◆ **Selected extract**:
Understand the sample mean from a few different perspectives
- As a generic measure of centrality
- As a minimizer of squared loss
- A quantity that converges to the mean
- As a projection onto the vector of all ones
- As a very special linear regression

The sample mean of test scores

Here is a histogram of the final exam scores from last year’s 151A class. There were 50 students, and the maximum score was 40.

ggplot() + geom_histogram(aes(x=scores), bins=40)

Suppose I collected all the grades and labeled them $y_1$, $y_2$, up to $y_N$, where there are $N$ students in the class. I then compute

\[ \ybar = \meann \y_n. \]

In this case, $\ybar = 29.36$. It happens that this corresponds to a score of 73.4%.

Today we will talk about:

What does this tell me?
How can I understand what I’ve done mathematically?
Conceptually?
In what sense is there any “uncertainty” associated with this computation?

◆ **Work to be completed**:
Return the sample mean notes above word for word, in full.

◆ **Extracted data**:
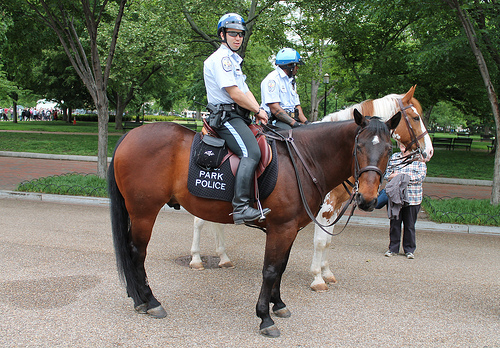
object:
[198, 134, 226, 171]
bag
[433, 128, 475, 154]
bench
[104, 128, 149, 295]
black tail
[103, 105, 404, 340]
horse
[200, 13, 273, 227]
police officer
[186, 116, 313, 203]
saddle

◆ **Solved exercise**:
Understand the sample mean from a few different perspectives
- As a generic measure of centrality
- As a minimizer of squared loss
- A quantity that converges to the mean
- As a projection onto the vector of all ones
- As a very special linear regression

The sample mean of test scores

Here is a histogram of the final exam scores from last year’s 151A class. There were 50 students, and the maximum score was 40.

ggplot() + geom_histogram(aes(x=scores), bins=40)

Suppose I collected all the grades and labeled them $y_1$, $y_2$, up to $y_N$, where there are $N$ students in the class. I then compute

\[ \ybar = \meann \y_n. \]

In this case, $\ybar = 29.36$. It happens that this corresponds to a score of 73.4%.

Today we will talk about:

What does this tell me?
How can I understand what I’ve done mathematically?
Conceptually?
In what sense is there any “uncertainty” associated with this computation?